Por otra parte, un enfoque anclado en riesgos puede distorsionar los incentivos. Algunas compañías podrían abstenerse de innovar por temor a quedar atrapadas en una categoría de “alto riesgo”, mientras otras podrían minimizar o disimular el alcance de sus tecnologías para eludir exigencias. En ambos casos, el resultado es contraproducente: se frena el desarrollo responsable sin garantizar mayor seguridad para las personas.
Lo que necesitamos no es un listado cerrado de riesgos, sino un marco basado en principios transversales: legitimidad, transparencia algorítmica, gobernanza de datos y tecnológica, proporcionalidad, explicabilidad, trazabilidad, no discriminación y responsabilidad. A eso debe sumarse una institucionalidad regulatoria liviana y flexible, con ambientes controlados aislados para la experimentación, capaz de actualizar criterios y acompañar la dinámica de la evolución tecnológica con guías apropiadas, supervisión adaptativa y mecanismos de mitigación que se ajusten al contexto de cada aplicación.

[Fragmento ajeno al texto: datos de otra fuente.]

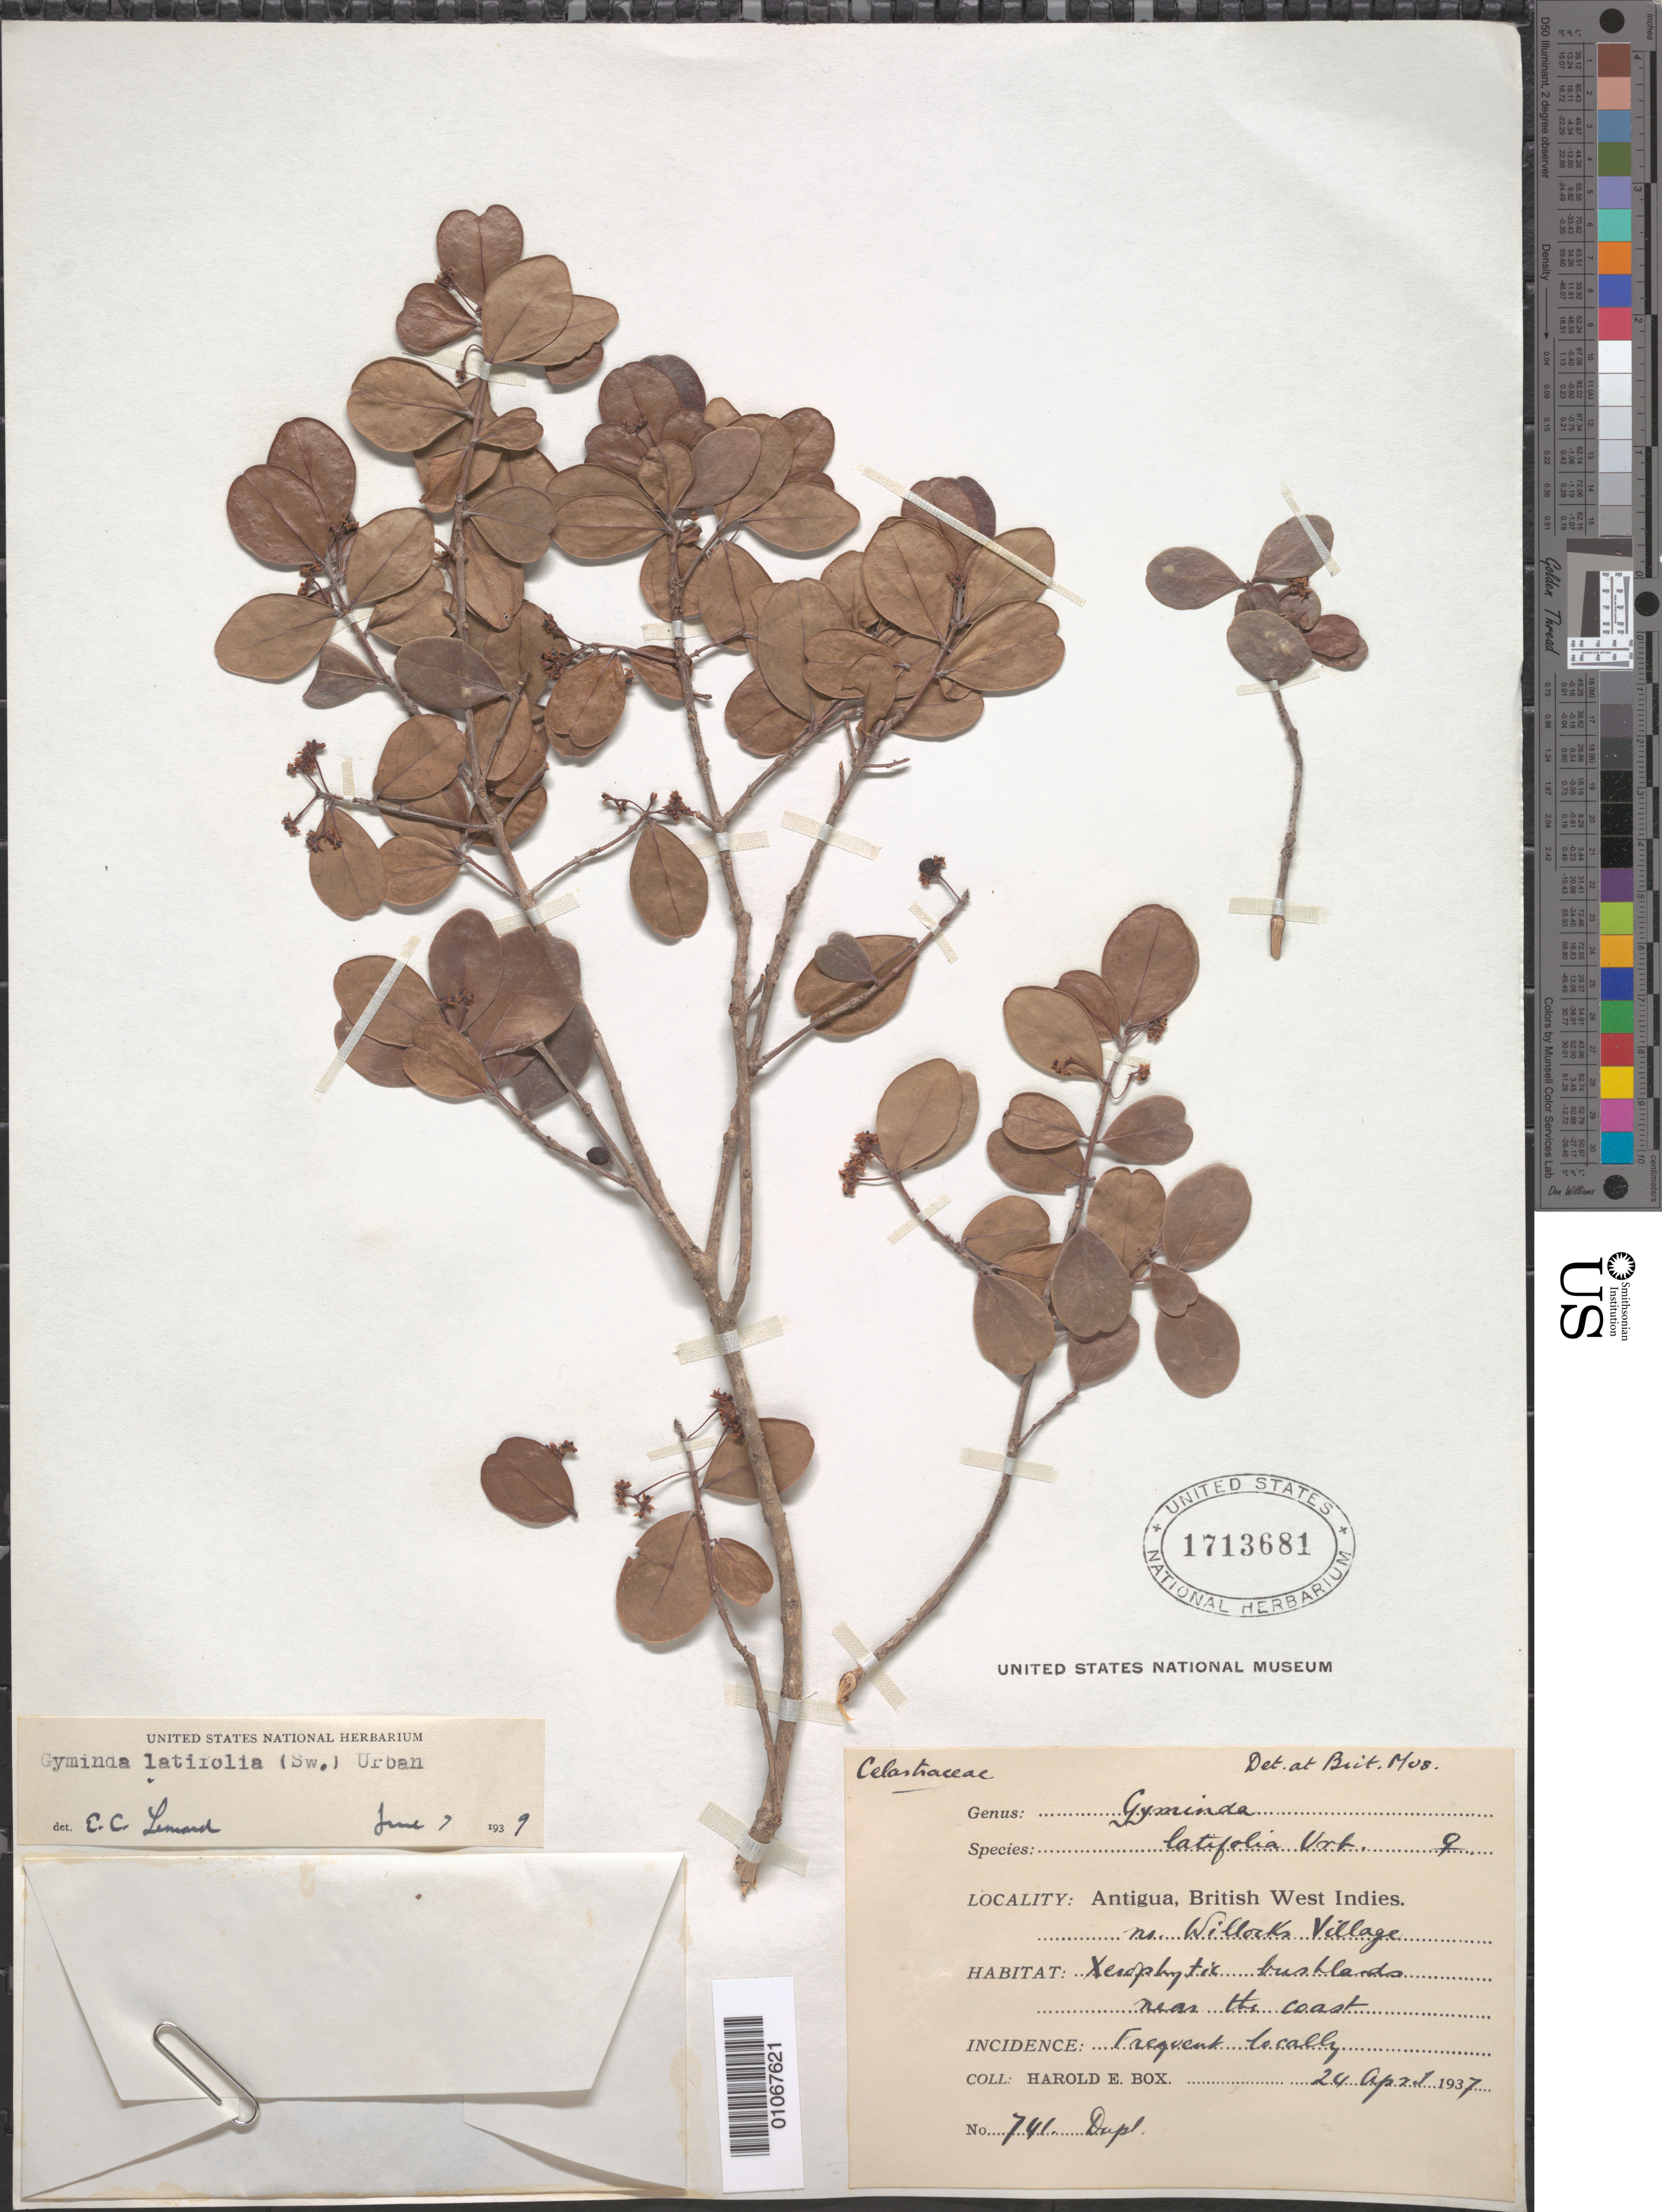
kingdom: Plantae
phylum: Tracheophyta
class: Magnoliopsida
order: Celastrales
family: Celastraceae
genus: Gyminda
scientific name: Gyminda latifolia subsp. latifolia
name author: (Sw.) Urb.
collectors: H. E. Box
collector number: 741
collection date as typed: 24 Apr 1937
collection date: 1937-04-24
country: Antigua and Barbuda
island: Antigua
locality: Xerophhytic bushlands, near the coast, ffrequent locally.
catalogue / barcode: US 1713681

Chile tiene la oportunidad de no caer en la trampa del espejismo del riesgo. En vez de copiar modelos que ya muestran signos de rigidez, podemos construir una regulación con una mirada propia, que proteja derechos fundamentales y a la vez potencie la innovación. La clave está en pasar de clasificar riesgos a gestionar usos. Porque lo verdaderamente importante no es la tecnología en sí, sino cómo, para qué y en beneficio de quién se utiliza.